With the men’s hockey Beanpot final on Monday night and the women’s hockey Beanpot final on Tuesday night, combined with a women’s basketball game on Wednesday night, the band’s calendar has been packed.

Weekends can be similarly busy for the band.

The group plays a total of 120 events per year, 100 of which are athletic. It’s not uncommon for there to be a men’s hockey, women’s hockey and basketball game bundled into a short span of 48 hours.

You can expect to see the band at each of these contests as they are a full-time staple at every single home game for both hockey and basketball matchups.

“I’m astounded they can handle this commitment,” Goldberg said. “They have more performances than any other collegiate bands, and they are pretty academic minded students.”

However, the band’s strong membership allows for students to balance a dedication to the band with being a full-time student. If a members of the “Red Team” are unable to make a “Red Game,” a member from the “White Team” can fill in for them and vice versa.

“We are able to be everywhere without burning ourselves out,” Buzzell wrote. “We can always ask a friend on the other band to sub for us. It is a really flexible and manageable commitment.”

The band has weaved its way into being a staple in the landscape of BU athletics, especially with the men’s and women’s hockey teams.

At men’s games at Agganis Arena, the band is positioned at the top of Section 118, with the rest of the BU student section standing below them, hanging directly over the goal.

“They’re awesome,” men’s hockey freshman forward Brady Tkachuk said. “They get me going at the start of every game and during every game, and the student section also.”

At women’s games, the band is positioned in the far corner of the ice adjacent to the press box.
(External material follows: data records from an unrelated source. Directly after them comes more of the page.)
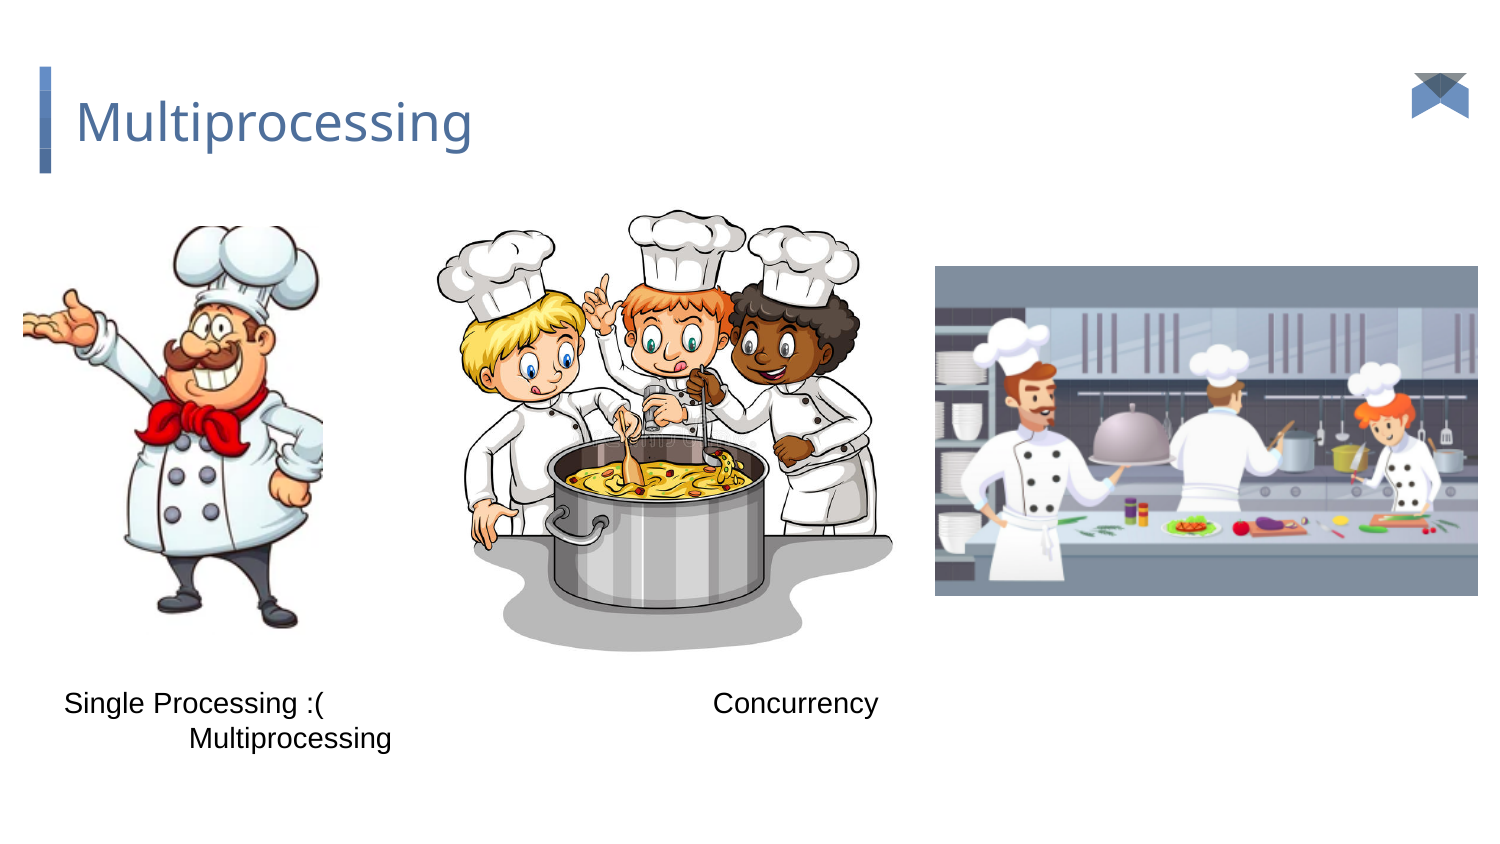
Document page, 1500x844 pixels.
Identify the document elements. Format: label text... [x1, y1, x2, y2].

picture [23, 226, 323, 635]
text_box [1417, 67, 1464, 125]
picture [935, 265, 1478, 596]
picture [428, 201, 902, 660]
text_box Single Processing :( Concurrency Multiprocessing [23, 669, 1449, 770]
title Multiprocessing [60, 72, 1449, 167]
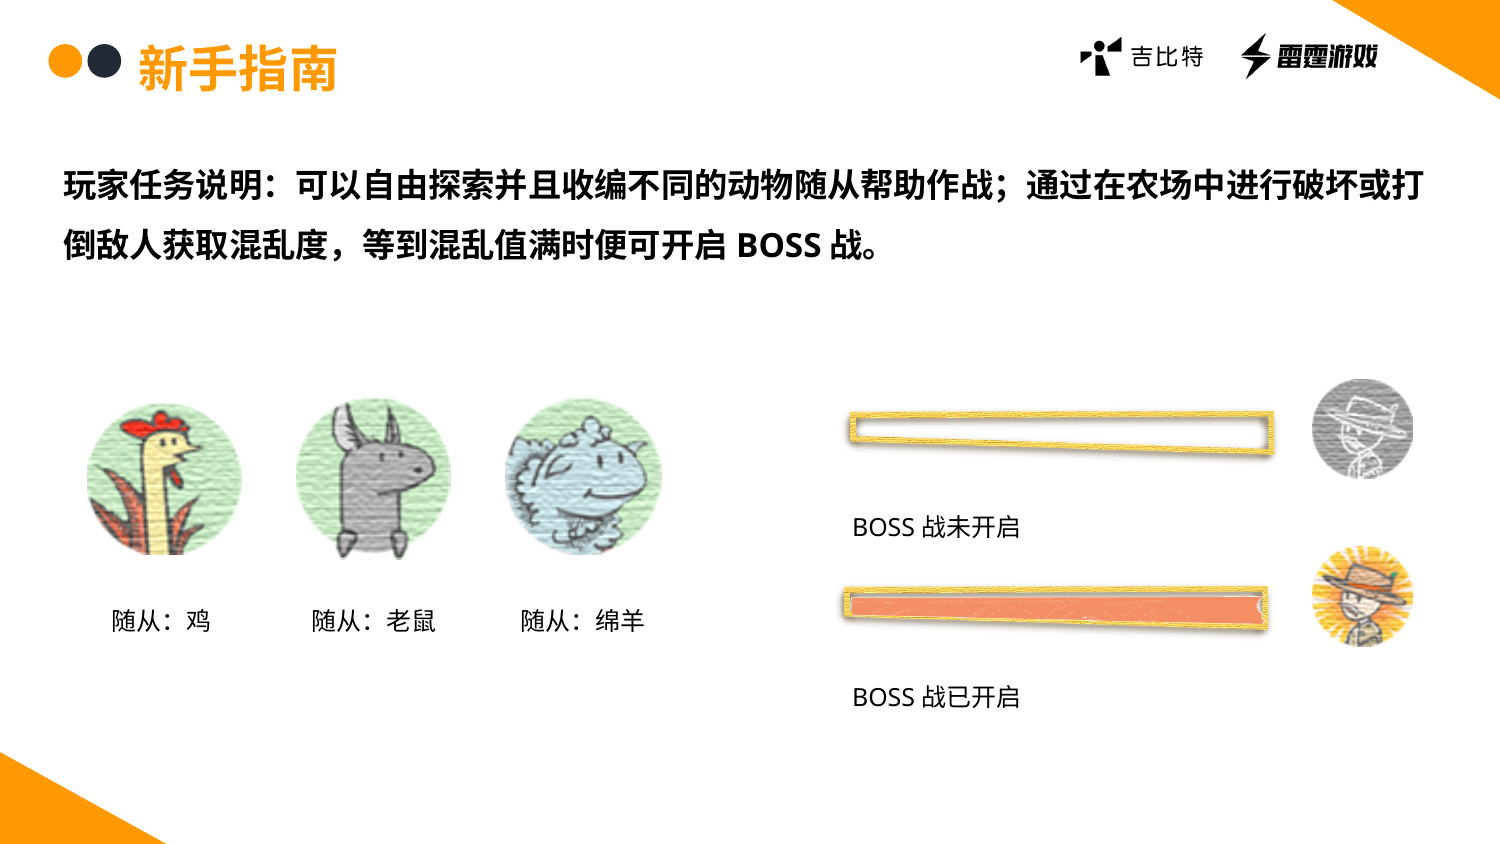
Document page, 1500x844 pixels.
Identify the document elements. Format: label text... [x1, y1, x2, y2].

picture [837, 404, 1282, 468]
text_box 随从：鸡 [96, 583, 232, 644]
text_box BOSS战已开启 [837, 658, 1102, 719]
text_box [87, 398, 662, 560]
text_box 随从：绵羊 [505, 583, 674, 644]
picture [1312, 378, 1413, 480]
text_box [831, 579, 1276, 643]
picture [1312, 545, 1413, 647]
text_box BOSS战未开启 [837, 488, 1102, 549]
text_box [39, 7, 439, 97]
text_box 玩家任务说明：可以自由探索并且收编不同的动物随从帮助作战；通过在农场中进行破坏或打倒敌人获取混乱度，等到混乱值满时便可开启BOSS战。 [48, 96, 1461, 331]
text_box 随从：老鼠 [296, 583, 465, 644]
picture [1065, 28, 1393, 84]
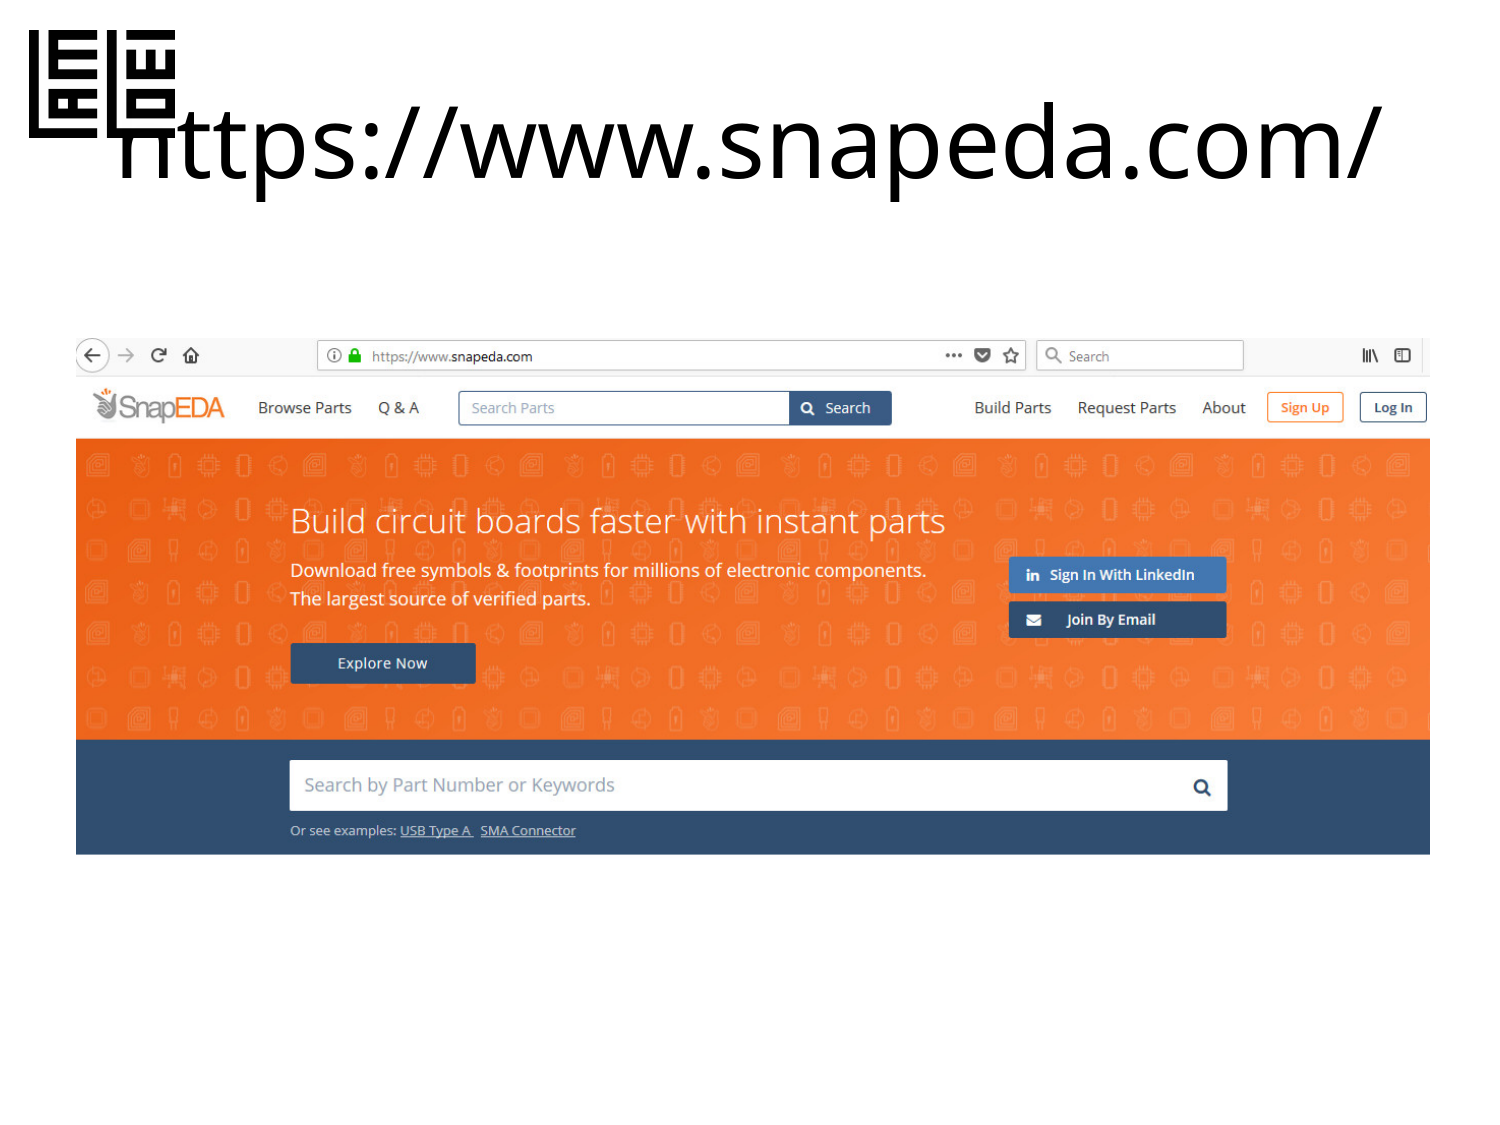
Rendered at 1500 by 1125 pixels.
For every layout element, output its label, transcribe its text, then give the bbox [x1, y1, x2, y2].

picture [29, 30, 175, 138]
title https://www.snapeda.com/ [75, 45, 1425, 233]
picture [76, 337, 1430, 879]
Aided with the bandbox-like nature of the Walter Brown Arena, the band has the opportunity to create a lively atmosphere for the players on the ice.

“They’re unbelievably supportive,” BU women’s hockey coach Brian Durocher said. “The atmosphere they create in the building, it makes you feel like there’s 2,000 people in the building when there might only be 300. The band, they bring the energy, they bring the fun.”

Their presence and dedication at games does not go unnoticed.

Those people work extremely hard and they have a lot on their plate,” Durocher sad. “We’re just super happy that they’re willing — 30, 40 or 50 strong — to [go to] a cold hockey rink for most of our games.”

While TD Garden might not be as frigid as Walter Brown Arena, the band made its meddle tested as the semifinal of the Beanpot progressed into double overtime as the Terriers continued to battle with Harvard.

The band passed the test with flying colors. They decided to stray from their perch atop one of the balcony sections and join the Terriers’ fan section, named the BU Dog Pound.

Immediately, the band burst into the BU fight song and the BU crowd went wild in support of their team.

“It was honestly one of the most touching times I have had as a band member, to feel that loved,” Buzzell wrote. “Everyone was charged and ready for a fight. It was the most pure definition of the reason we play.”